When Hurricane Katrina flooded the school, Campbell was determined to rebuild. “We had a meeting in October 2005, for our seniors to get their rings, and that was the most powerful experience,” she recalls. “We told them that even though this looked like the pictures after the bombings of World War II, that when they came back in January, there’d be grass and flowers in the front of the school.” Campbell and her team fulfilled that promise.

Just five years after Katrina, Mount Carmel was honored as one of the nation’s Top 50 Catholic Schools and Campbell was just selected as the 2012 AdvancED Excellence in Education Award winner. Yet, she remains focused on the students. “If I can teach them to use their gifts, love God and lead them in the direction of excellence, then I will have really given something to this school and to our community.”

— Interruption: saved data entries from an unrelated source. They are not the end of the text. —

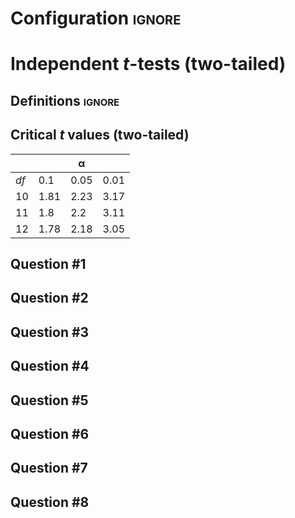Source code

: * Configuration :ignore:

#+BEGIN_SRC R :session global :results output raw :exports results
  printq <- dget("./R/independent_t-test.R")
  cat("\\twocolumn\n")
#+END_SRC

* Independent /t/-tests (two-tailed)

** Definitions :ignore:

\begin{gather*}
df_i = n_i - 1 \\
df_{\textnormal{tot}} = df_1 + df_2 \\
\mathit{SS}_i = s^2_i \times df_i \\
t_{\textnormal{obs}} = \frac{(\bar{X}_1 - \bar{X}_2)}{s_{(\bar{X}_1 - \bar{X}_2)}} \\
s_{(\bar{X}_1 - \bar{X}_2)} = \sqrt{\frac{s^2_p}{n_1} + \frac{s^2_p}{n_2}} \\
s^2_p = \frac{\mathit{SS}_1 + \mathit{SS}_2}{df_{\textnormal{tot}}} \\
\mathit{CI}_y = (\bar{X}_1 - \bar{X}_2) \pm\ s_{(\bar{X}_1 - \bar{X}_2)} \times t_y \\
t_y = \textnormal{is the critical value for } \alpha = (100 - y) / 100
\end{gather*}

** Critical /t/ values (two-tailed)

#+ATTR_LATEX: :booktabs t :center t :rmlines t
|    |      |    \alpha |      |
|----+------+------+------|
| /df/ |  0.1 | 0.05 | 0.01 |
|----+------+------+------|
| 10 | 1.81 | 2.23 | 3.17 |
| 11 |  1.8 |  2.2 | 3.11 |
| 12 | 1.78 | 2.18 | 3.05 |
|----+------+------+------|

** Question #1
#+BEGIN_SRC R :session global :results output raw :exports results
  printq(TRUE, seeds[1])
  if (include.answer) {
      cat("\\newpage\n")
  } else {
      cat("\\vfill\\eject\n")
  }
#+END_SRC
** Question #2
#+BEGIN_SRC R :session global :results output raw :exports results
  printq(include.answer, seeds[2])
#+END_SRC
** Question #3
#+BEGIN_SRC R :session global :results output raw :exports results
  printq(include.answer, seeds[3])
  if (include.answer) {
      cat("\\newpage\n")
  }
#+END_SRC
** Question #4
#+BEGIN_SRC R :session global :results output raw :exports results
  printq(include.answer, seeds[4])
#+END_SRC
** Question #5
#+BEGIN_SRC R :session global :results output raw :exports results
  printq(include.answer, seeds[5])
  if (include.answer) {
      cat("\\newpage\n")
  }
#+END_SRC
** Question #6
#+BEGIN_SRC R :session global :results output raw :exports results
  printq(include.answer, seeds[6])
#+END_SRC
** Question #7
#+BEGIN_SRC R :session global :results output raw :exports results
  printq(include.answer, seeds[7])
  if (include.answer) {
      cat("\\newpage\n")
  }
#+END_SRC
** Question #8
#+BEGIN_SRC R :session global :results output raw :exports results
  printq(include.answer, seeds[8])
#+END_SRC

\onecolumn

Mentor: My first mentor was Sister Mary Grace, the first principal I worked with at Mount Carmel Academy as a beginning teacher. In 1984, I was invited to serve on the state committee for the Southern Association of Colleges and Schools, now known as AdvancED, and through that group I’ve had many mentors who are great educators from public and non-public schools.

Defining Moment: In January 2006, after Hurricane Katrina, the day that I walked into the cafeteria to the 1,038 girls that came back to the school. It was such a miracle. The applause, the tears, the hugs – this is why I’ve done all of this all my life.

Advice to Young Women: Be who God wants you to be and be true to yourself. Know there’s a God who lives within you who guides and directs you. No matter what you choose to do, as long as you are true to the core of your own being where God dwells, you’ll be all right.

Goals: To establish a strong, positive succession plan so that the educational excellence and strong prayer environment here will continue beyond my presence. I also want to mentor and help people who aspire to be the kind of leader I am, in their own way.

Favorite Things about What I Do: The ability to communicate a message of God’s love and God’s forgiveness to everybody and to be able to work all the time at establishing a community of self-giving and abiding love.